# MK4 Golf TDI break upgrade



## Sparticus- (Jul 21, 2011)

Any advice anyone can give me on this would be great.
I've a Golf GTTDI. the break calipers are quite small on the car so i wanted to upgrade and get bigger one's. does anyone know if you need to change the hubs in order to fit larger break discs? 
cheers


----------



## Saves (Jul 9, 2009)

the brakes that are on your car now are engineered to stop the car in stock form perfectly fine. unless you have serious power upgrades then why would you want to put bigger brakes on the car? its just a waste of money.


----------



## MechEngg (Jan 13, 2009)

Sparticus- said:


> Any advice anyone can give me on this would be great.
> I've a Golf GTTDI. the break calipers are quite small on the car so i wanted to upgrade and get bigger one's. does anyone know if you need to change the hubs in order to fit larger break discs?
> cheers


You need new spindles with the hubs so you can bolt the calipers onto them if you want the regular 1.8t upgrade which is what most of the TDI guys do. The TDI's carrier are built into the spindle and the 1.8t ones get bolted on :thumbup:


----------



## BsickPassat (May 10, 2010)

MechEngg said:


> You need new spindles with the hubs so you can bolt the calipers onto them if you want the regular 1.8t upgrade which is what most of the TDI guys do.

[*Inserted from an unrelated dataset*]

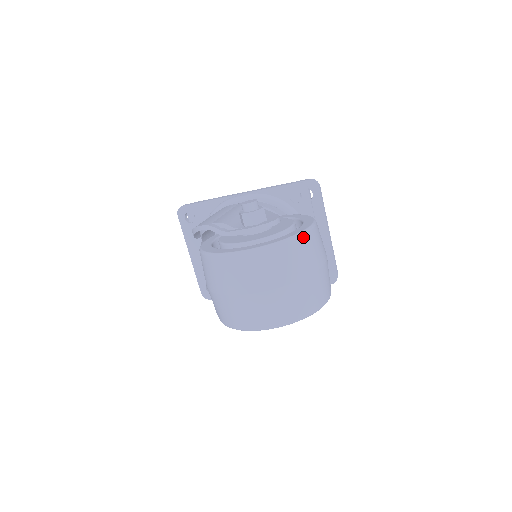
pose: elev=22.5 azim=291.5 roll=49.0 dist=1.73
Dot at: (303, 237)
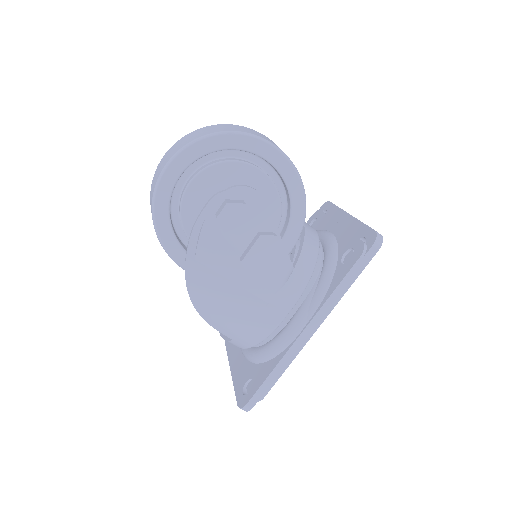
Dot at: occluded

The TDI's carrier are built into the spindle and the 1.8t ones get bolted on :thumbup:


The MK4 Golf GT TDI already has the upgraded spindle, as it already has the 288mm front brakes.

the quick upgrade routes would then be:
312mm brakes (need carriers & rotors)
of course pads itself would be the biggest bang for the buck.

then the even bigger brake upgrades:
R32 brakes
BBK or Boxter upgrades...


----------



## Sparticus- (Jul 21, 2011)

nice one, cheers for the help lads


----------